Exercise prompt: Among the entries below, one stretch runs from the line that contains "Table 5. Correlation" through the line that contains "Table 1. Characteristics of the included". Repeat that stretch exactly, ends included, and only that.

(Stored entries)

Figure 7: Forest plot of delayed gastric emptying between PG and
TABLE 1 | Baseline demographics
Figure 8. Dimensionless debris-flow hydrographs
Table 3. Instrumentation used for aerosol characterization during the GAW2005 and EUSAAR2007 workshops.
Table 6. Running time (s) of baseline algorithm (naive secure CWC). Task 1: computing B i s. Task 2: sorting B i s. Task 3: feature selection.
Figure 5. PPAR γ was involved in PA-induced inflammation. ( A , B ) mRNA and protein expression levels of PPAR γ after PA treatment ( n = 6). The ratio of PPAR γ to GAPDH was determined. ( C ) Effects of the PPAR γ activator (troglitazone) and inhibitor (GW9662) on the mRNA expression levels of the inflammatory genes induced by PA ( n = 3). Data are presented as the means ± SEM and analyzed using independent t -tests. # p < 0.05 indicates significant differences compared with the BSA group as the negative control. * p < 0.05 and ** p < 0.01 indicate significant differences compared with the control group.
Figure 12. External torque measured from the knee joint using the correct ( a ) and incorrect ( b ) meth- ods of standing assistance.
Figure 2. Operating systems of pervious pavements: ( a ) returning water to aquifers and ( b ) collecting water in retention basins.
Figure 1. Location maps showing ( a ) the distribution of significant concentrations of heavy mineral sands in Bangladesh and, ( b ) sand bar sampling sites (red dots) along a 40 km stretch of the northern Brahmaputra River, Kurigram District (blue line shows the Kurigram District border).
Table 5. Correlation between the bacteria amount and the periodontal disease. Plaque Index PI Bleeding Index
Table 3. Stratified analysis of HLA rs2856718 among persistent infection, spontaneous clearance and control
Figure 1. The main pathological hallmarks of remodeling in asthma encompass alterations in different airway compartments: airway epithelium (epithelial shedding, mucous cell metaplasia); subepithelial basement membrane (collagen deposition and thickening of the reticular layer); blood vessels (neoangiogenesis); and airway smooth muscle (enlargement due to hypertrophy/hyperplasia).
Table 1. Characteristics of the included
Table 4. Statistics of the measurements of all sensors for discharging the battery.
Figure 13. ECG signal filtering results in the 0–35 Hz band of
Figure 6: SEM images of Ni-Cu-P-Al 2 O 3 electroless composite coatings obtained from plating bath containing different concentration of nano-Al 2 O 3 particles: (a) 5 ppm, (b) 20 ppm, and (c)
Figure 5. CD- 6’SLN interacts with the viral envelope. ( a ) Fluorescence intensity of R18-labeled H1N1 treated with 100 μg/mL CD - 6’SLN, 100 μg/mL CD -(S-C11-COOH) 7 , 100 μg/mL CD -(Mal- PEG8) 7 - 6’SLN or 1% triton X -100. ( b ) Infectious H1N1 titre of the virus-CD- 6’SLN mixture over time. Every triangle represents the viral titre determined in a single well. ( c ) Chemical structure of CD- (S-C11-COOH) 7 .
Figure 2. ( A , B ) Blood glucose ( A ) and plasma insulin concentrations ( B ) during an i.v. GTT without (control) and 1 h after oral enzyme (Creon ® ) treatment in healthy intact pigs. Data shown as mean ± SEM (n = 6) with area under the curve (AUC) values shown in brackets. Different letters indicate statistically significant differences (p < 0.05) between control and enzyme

Exercise result:
Table 5. Correlation between the bacteria amount and the periodontal disease. Plaque Index PI Bleeding Index
Table 3. Stratified analysis of HLA rs2856718 among persistent infection, spontaneous clearance and control
Figure 1. The main pathological hallmarks of remodeling in asthma encompass alterations in different airway compartments: airway epithelium (epithelial shedding, mucous cell metaplasia); subepithelial basement membrane (collagen deposition and thickening of the reticular layer); blood vessels (neoangiogenesis); and airway smooth muscle (enlargement due to hypertrophy/hyperplasia).
Table 1. Characteristics of the included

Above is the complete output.